3Que el Señor, tu Dios, nos indique el camino que debemos seguir y lo que debemos hacer.
4El profeta Jeremías les respondió: –De acuerdo; yo rezaré al Señor, su Dios, según me piden, y todo lo que el Señor me responda se lo comunicaré, sin ocultarles nada.
5Ellos dijeron a Jeremías: –El Señor sea testigo veraz y fiel contra nosotros si no cumplimos todo lo que el Señor, tu Dios, te mande decirnos.
6Sea favorable o desfavorable, obedeceremos al Señor, nuestro Dios, a quien nosotros te enviamos, para que nos vaya bien, obedeciendo al Señor, nuestro Dios.
7Pasados diez días, el Señor dirigió la palabra a Jeremías.
8Éste llamó a Juan, hijo de Carej, a todos sus capitanes y a todo el pueblo, del menor al mayor,
9y les dijo: –Así dice el Señor, Dios de Israel, a quien me enviaron para presentarle sus súplicas:
10Si se quedan a vivir en esta tierra, los construiré y no los destruiré, los plantaré y no los arrancaré; porque me pesa el mal que les he hecho.
11No teman al rey de Babilonia, a quien ahora temen; no le teman –oráculo del Señor– porque yo estoy con ustedes para salvarlos y librarlos de su mano.
12Le infundiré compasión para que los compadezca y los deje vivir en sus tierras.

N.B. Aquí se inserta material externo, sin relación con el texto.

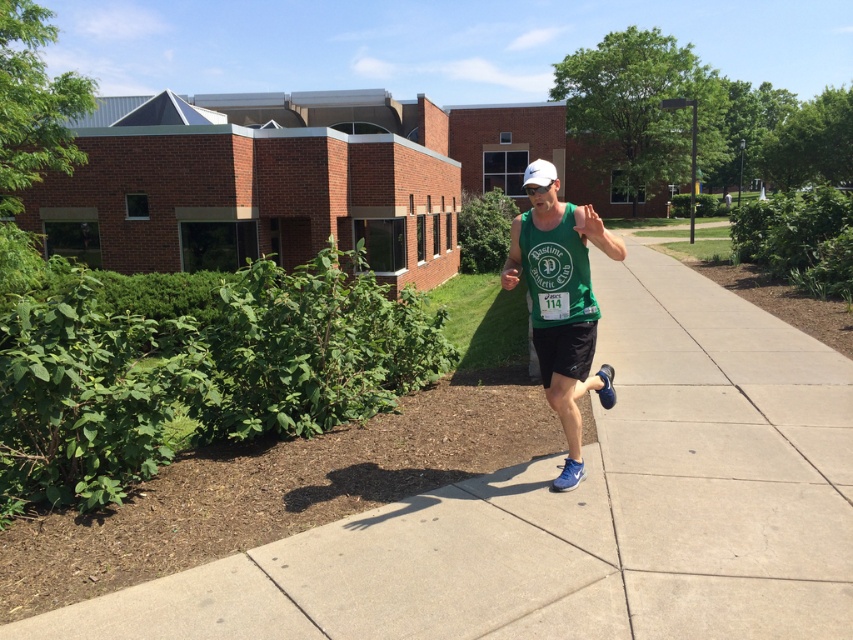
Between point (727, 470) and point (577, 378), which one is positioned behind?

The point (727, 470) is behind.

Can you confirm if gray concrete sidewalk at center is thinner than green fabric tank top at center?

Incorrect, gray concrete sidewalk at center's width is not less than green fabric tank top at center's.

Is point (828, 588) closer to viewer compared to point (531, 241)?

Yes, point (828, 588) is in front of point (531, 241).

The width and height of the screenshot is (853, 640). Identify the location of gray concrete sidewalk at center. (579, 508).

13Pero si dicen: No habitaremos en esta tierra –desobedeciendo al Señor, su Dios–,
14sino que iremos a Egipto, donde no conoceremos la guerra, ni oiremos el toque de trompetas, ni pasaremos hambre de pan, y allí viviremos,
15entonces, resto de Judá, escuchen la Palabra del Señor: Así dice el Señor Todopoderoso, Dios de Israel: Si se empeñan en ir a Egipto para residir allí,
16la espada que ustedes temen los alcanzará en Egipto, el hambre que los asusta se les pegará en Egipto y allí morirán.
17Todos los que se empeñen en ir a Egipto para residir allí, allí morirán por la espada, el hambre y la peste, y no quedará ni un superviviente de todas las calamidades que yo les enviaré.
18Porque así dice el Señor Todopoderoso, Dios de Israel: Como se derramó mi ira y mi cólera sobre los habitantes de Jerusalén, así se derramará mi cólera sobre ustedes si van a Egipto. Serán maldición y espanto, desprecio y burla, volverán a ver este lugar.
19Esto dice el Señor, resto de Judá: No vayan a Egipto. Sépanlo bien, porque yo se lo atestiguo hoy.
20Cierto que se engañan a ustedes mismos cuando me envían al Señor, su Dios, pidiendo que rece por ustedes al Señor, su Dios, y que les comunique todo lo que dice el Señor, su Dios, para cumplirlo.
21Yo se lo he comunicado hoy, y no quieren obedecer al Señor, su Dios, que me ha enviado a ustedes.
22Pues ahora, sépanlo bien: Morirán a espada, de hambre y de peste en el sitio que eligen como residencia.